IBS Seminar Series: Constructing Citizenship for Noncitizens – Lunch Available
October 18, 2018 @ 12:30 pm - 1:30 pm
Ming Chen (CU Law School)
Abstract: The United States has long taken a laissez faire approach toward immigrant integration and has focused almost exclusively on enforcement of formal immigration status for the last decade: preventing unlawful entry, detaining those lacking documentation, and deporting for a range of status violations. This status-obsession is bad for noncitizens and citizens alike. Based on interviews with one hundred immigrants of varying legal statuses, I find that the enforcement bias has negative effects for the outcomes and meaning of citizenship. Legal noncitizens with a pathway to formal citizenship naturalize only half the time and, when they do, they experience limits on substantive belonging. Undocumented noncitizens and temporary migrants who lack a pathway to citizenship are even more negatively impacted than legal noncitizens. These blocked pathways stymie immigrant integration, even for the select subgroups of immigrants privileged by the U.S. federal government. The result of the result of an enforcement-minded national immigration policy is a socially disintegrated polity. The book promotes an alternative vision for immigration policy premised on stronger pathways to citizenship at each stage of the journey to full membership: from newcomer to resident to citizen.
Bio: Ming Hsu Chen is an Associate Professor at the University of Colorado in Boulder, where she is a faculty member of the law school. She directs the Immigration Law and Policy Program and holds faculty affiliations in Political Science and Ethnic Studies. Professor Chen brings an interdisciplinary perspective to the study of immigration, civil rights, and the administrative state. In the law school, she teaches a variety of law and social science courses including Immigration Law, Citizenship Law, Administrative Law, Legislation & Regulation, Law & Politics: Race in America, and Law & Social Change. Her research examines the role of federal regulatory agencies in promoting the integration of immigrants and racial minorities into U.S. society. She also writes about the legitimacy of executive action in immigration law.

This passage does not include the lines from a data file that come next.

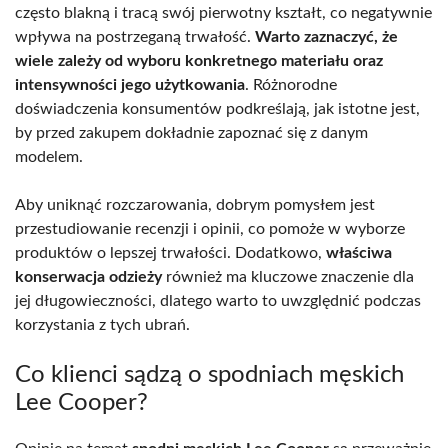
często blakną i tracą swój pierwotny kształt, co negatywnie
wpływa na postrzeganą trwałość.
Warto zaznaczyć, że
wiele zależy od wyboru konkretnego materiału oraz
intensywności jego użytkowania
. Różnorodne
doświadczenia konsumentów podkreślają, jak istotne jest,
by przed zakupem dokładnie zapoznać się z danym
modelem.
Aby uniknąć rozczarowania, dobrym pomysłem jest
przestudiowanie recenzji i opinii, co pomoże w wyborze
produktów o lepszej trwałości. Dodatkowo,
właściwa
konserwacja odzieży
również ma kluczowe znaczenie dla
jej długowieczności, dlatego warto to uwzględnić podczas
korzystania z tych ubrań.
Co klienci sądzą o spodniach męskich
Lee Cooper?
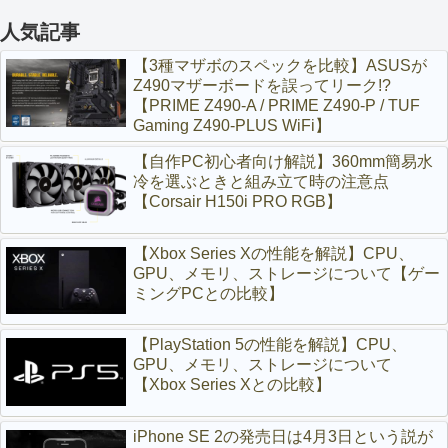
人気記事
【3種マザボのスペックを比較】ASUSが
Z490マザーボードを誤ってリーク!?
【PRIME Z490-A / PRIME Z490-P / TUF
Gaming Z490-PLUS WiFi】
【自作PC初心者向け解説】360mm簡易水
冷を選ぶときと組み立て時の注意点
【Corsair H150i PRO RGB】
【Xbox Series Xの性能を解説】CPU、
GPU、メモリ、ストレージについて【ゲー
ミングPCとの比較】
【PlayStation 5の性能を解説】CPU、
GPU、メモリ、ストレージについて
【Xbox Series Xとの比較】
iPhone SE 2の発売日は4月3日という説が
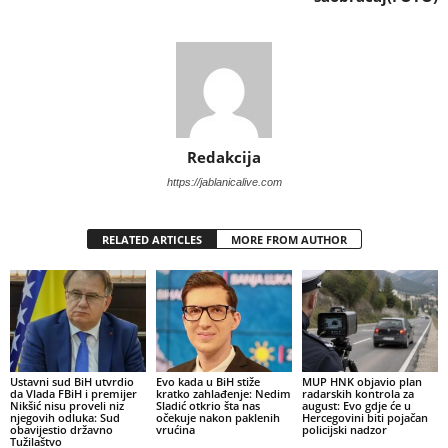
Redakcija
https://jablanicalive.com
RELATED ARTICLES
MORE FROM AUTHOR
Ustavni sud BiH utvrdio
Evo kada u BiH stiže
MUP HNK objavio plan
da Vlada FBiH i premijer
kratko zahlađenje: Nedim
radarskih kontrola za
Nikšić nisu proveli niz
Sladić otkrio šta nas
august: Evo gdje će u
njegovih odluka: Sud
očekuje nakon paklenih
Hercegovini biti pojačan
obavijestio državno
vrućina
policijski nadzor
Tužilaštvo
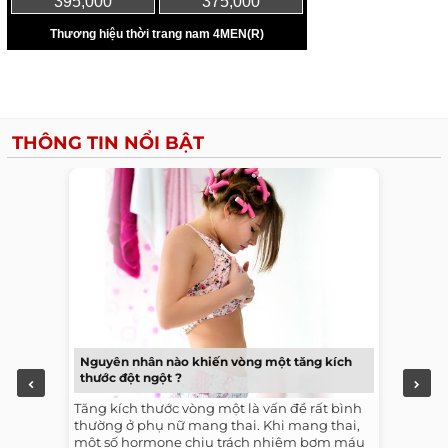
THÔNG TIN NỔI BẬT
Nguyên nhân nào khiến vòng một tăng kích
thước đột ngột ?
Tăng kích thước vòng một là vấn đề rất bình
thường ở phụ nữ mang thai. Khi mang thai,
một số hormone chịu trách nhiệm bơm máu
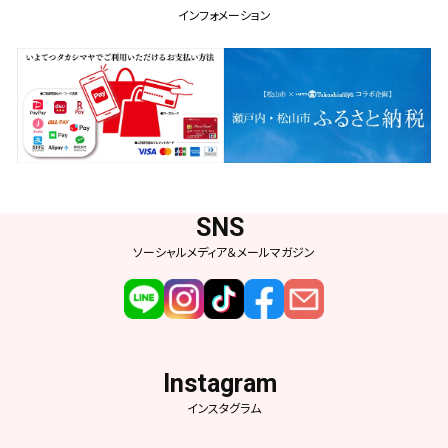
インフォメーション
ソーシャルメディア＆メールマガジン
インスタグラム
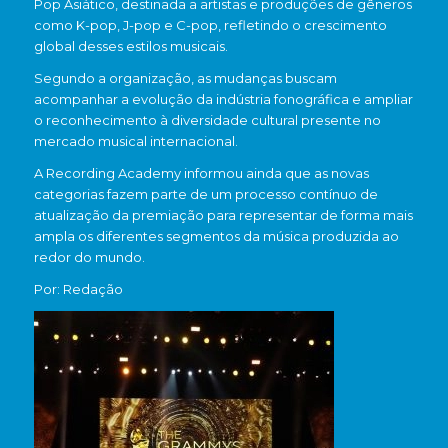
Pop Asiático, destinada a artistas e produções de gêneros
como K-pop, J-pop e C-pop, refletindo o crescimento
global desses estilos musicais.
Segundo a organização, as mudanças buscam
acompanhar a evolução da indústria fonográfica e ampliar
o reconhecimento à diversidade cultural presente no
mercado musical internacional.
A Recording Academy informou ainda que as novas
categorias fazem parte de um processo contínuo de
atualização da premiação para representar de forma mais
ampla os diferentes segmentos da música produzida ao
redor do mundo.
Por: Redação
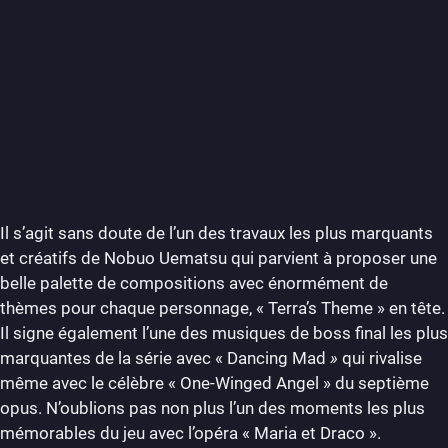
Il s’agit sans doute de l’un des travaux les plus marquants
et créatifs de Nobuo Uematsu qui parvient à proposer une
belle palette de compositions avec énormément de
thèmes pour chaque personnage, « Terra’s Theme » en tête.
Il signe également l’une des musiques de boss final les plus
marquantes de la série avec « Dancing Mad
»
qui rivalise
même avec le célèbre « One-Winged Angel » du septième
opus. N’oublions pas non plus l’un des moments les plus
mémorables du jeu avec l’opéra « Maria et Draco ».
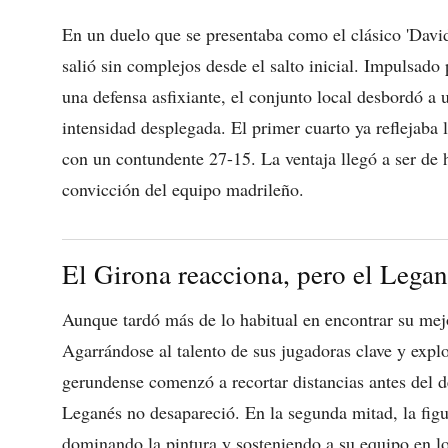
En un duelo que se presentaba como el clásico 'David 
salió sin complejos desde el salto inicial. Impulsado
una defensa asfixiante, el conjunto local desbordó a
intensidad desplegada. El primer cuarto ya reflejaba 
con un contundente 27-15. La ventaja llegó a ser de 
convicción del equipo madrileño.
El Girona reacciona, pero el Legan
Aunque tardó más de lo habitual en encontrar su mejo
Agarrándose al talento de sus jugadoras clave y explo
gerundense comenzó a recortar distancias antes del 
Leganés no desapareció. En la segunda mitad, la fig
dominando la pintura y sosteniendo a su equipo en 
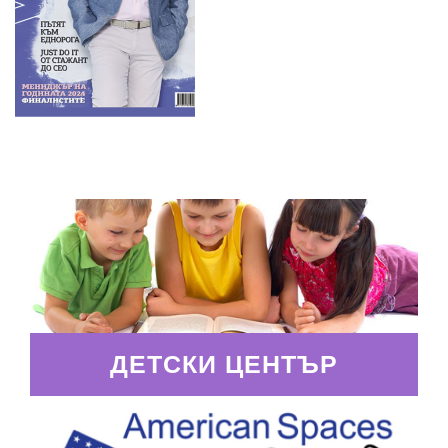
ДЕТСКИ ЦЕНТЪР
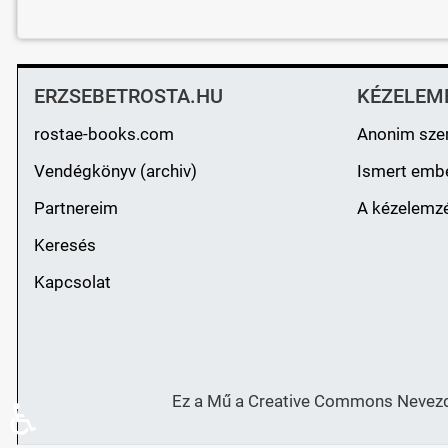
ERZSEBETROSTA.HU
KÉZELEM
rostae-books.com
Anonim sze
Vendégkönyv (archiv)
Ismert emb
Partnereim
A kézelemzé
Keresés
Kapcsolat
Ez a Mű a Creative Commons Nevezd 
♿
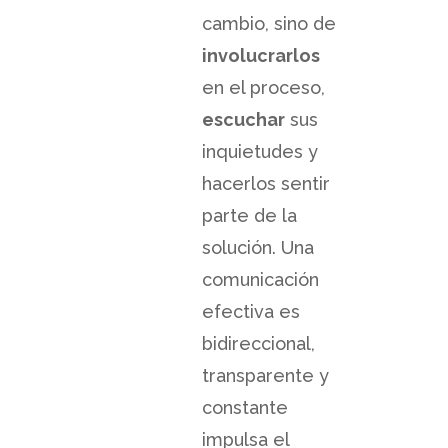
cambio, sino de
involucrarlos
en el proceso,
escuchar
sus
inquietudes y
hacerlos sentir
parte de la
solución. Una
comunicación
efectiva es
bidireccional,
transparente y
constante
impulsa el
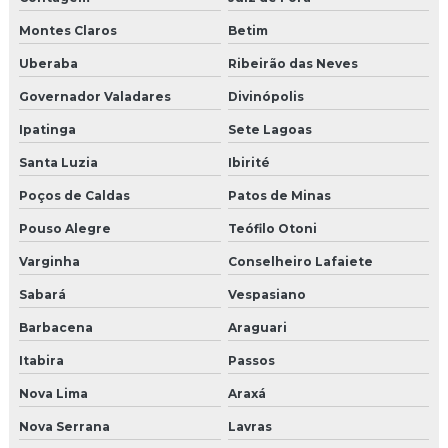
Montes Claros
Betim
Uberaba
Ribeirão das Neves
Governador Valadares
Divinópolis
Ipatinga
Sete Lagoas
Santa Luzia
Ibirité
Poços de Caldas
Patos de Minas
Pouso Alegre
Teófilo Otoni
Varginha
Conselheiro Lafaiete
Sabará
Vespasiano
Barbacena
Araguari
Itabira
Passos
Nova Lima
Araxá
Nova Serrana
Lavras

Professor Chen sits on the Colorado Advisory Council to the U.S. Commission on Civil Rights. Prior to joining the legal academy, Professor Chen clerked for the Honorable James R. Browning on the U.S. Court of Appeals, Ninth Circuit in San Francisco. She also worked for the US Equal Employment Opportunity Commission, NAACP Legal Defense Fund, National Asian Pacific American Legal Consortium, and the Brookings Institution. She earned degrees from the University of California Berkeley (Ph.D 2011), New York University Law School (JD 2004), and Harvard College (AB 2000).